Clerks auteur Kevin Smith is planning a project that moviegoers can really sink their teeth into. The proposed film is called Tusk, and it's based on an elaborate (and thankfully bogus) roommate-wanted ad placed in June by prankster Chris Parkinson from Brighton, England. Parkinson wrote that he was pining away for his deceased walrus pal, Gregory, offering free rent to anyone willing to wear a walrus costume and make walrus noises for a couple of hours each day. (What, no complimentary bucket of chum for breakfast?)
Smith explains his creative vision in a Hollywood Reporter blog post: "I began reconstructing the whole thing as an old British Hammer horror film, in which a mad scientist intends to sew some hapless lodger into counterfeit blubber, creating a chimera in an effort to answer the ultimate riddle, 'Is man, indeed, a walrus at heart?'" It's a question we've all pondered at one time or another, that's for sure.
With ads forming the nexus of art and commerce, and many modern movies packed with product placements anyway, it's high time an ad served as the basis for a motion picture. That Parkinson's ad was both real and fake—placed as paid media, but still a work of "fiction"—makes the whole Tusk concept even more deliciously post-modern and ironic. And even if the movie never gets made, the story's generating plenty of publicity for Smith and everyone associated with the project.
Which bring us to Justin Long, who the director wants as the guy in the walrus suit.
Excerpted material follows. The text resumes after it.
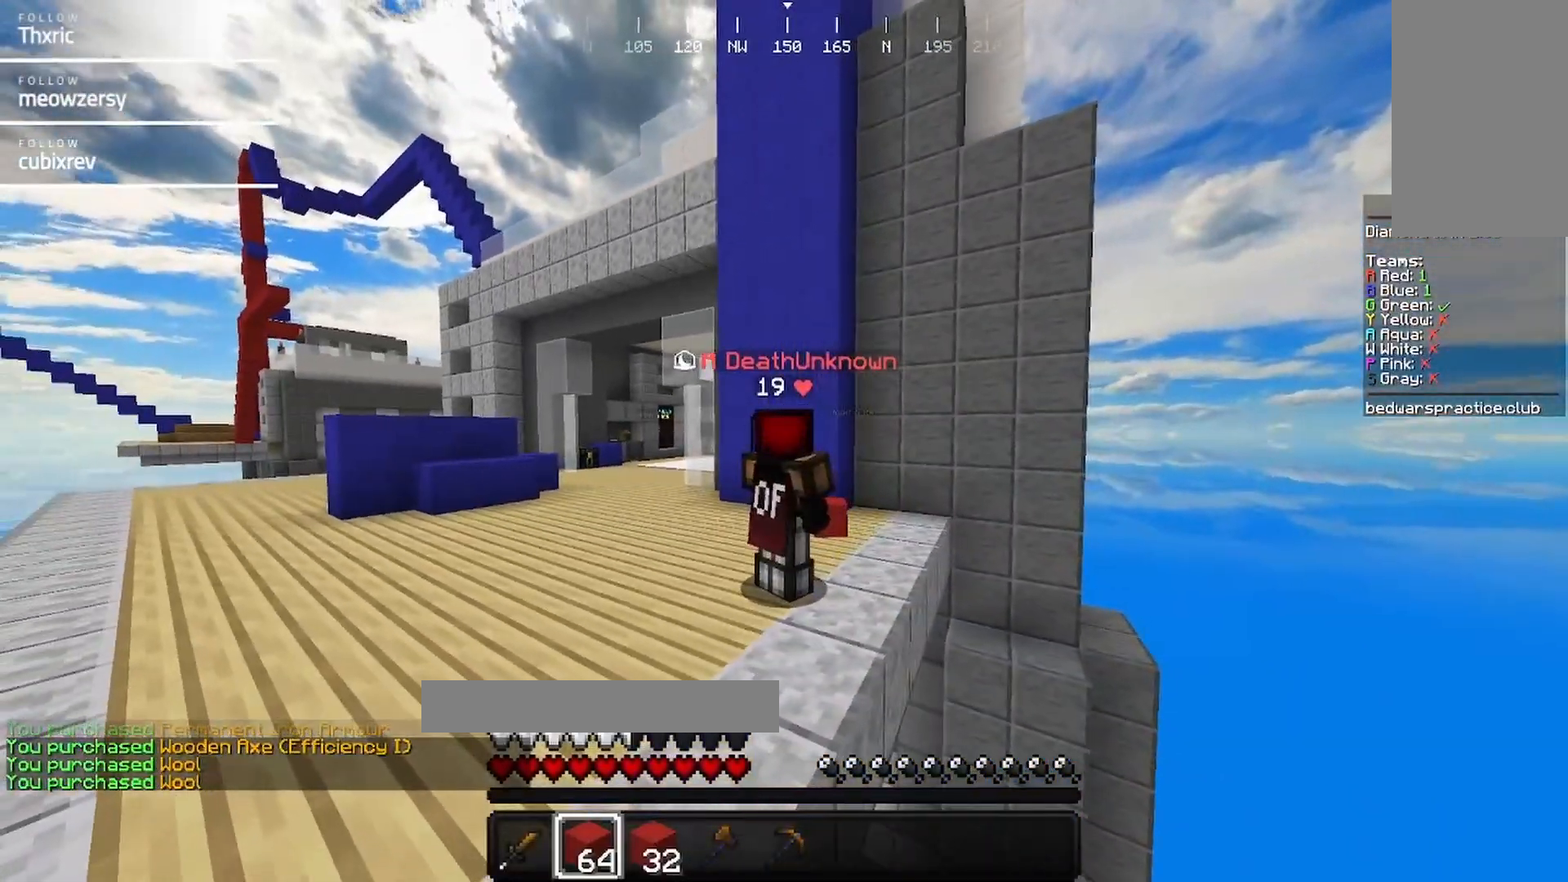
{"keys": [], "mouse": [], "events": []}
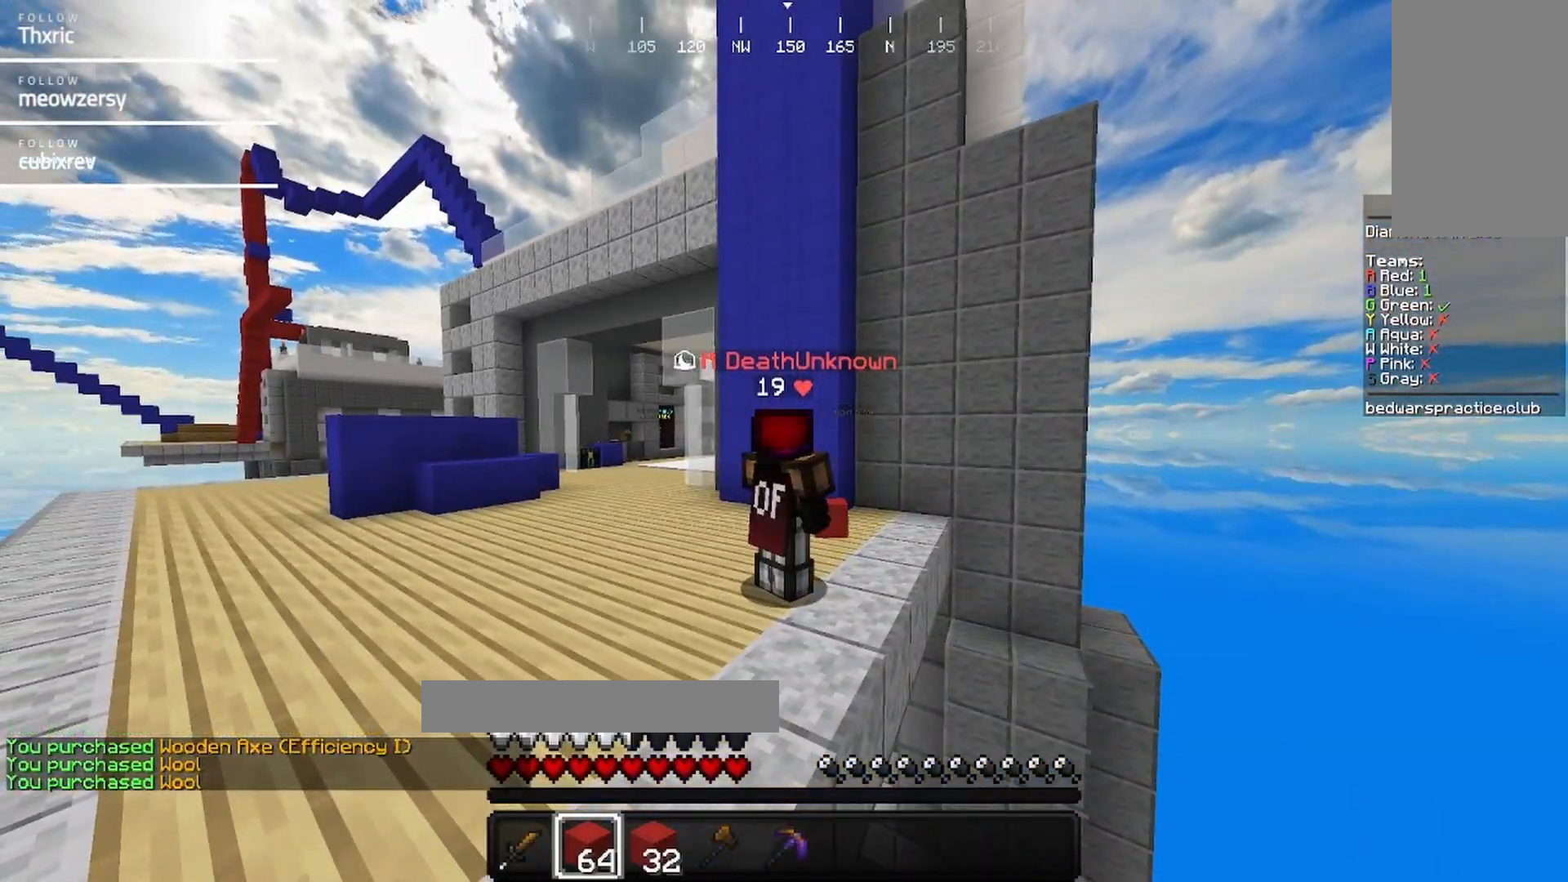
{"keys": [], "mouse": [], "events": []}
Such casting strengthens Tusk's adland ties, as Long famously portrayed the Mac in Apple's benchmark "Get a Mac" campaign.
Judging by Long's response to Smith's proposal, the actor's pretty stoked: "I don't know what to say … I'm nauseated, I'm terrified, I'm thoroughly confused in the most entertained way. I'm in. I'm definitely in. I didn't think Ed Gein and Boxing Helena would ever fuck and have a more deranged baby. You are a twisted imaginative talented motherfucker and I'd love to go on this trip with you.'"
Hmm, blubber, whiskers … you know, Smith could just play the walrus himself.
Or maybe John Hodgman's available. Goo goo g'joob!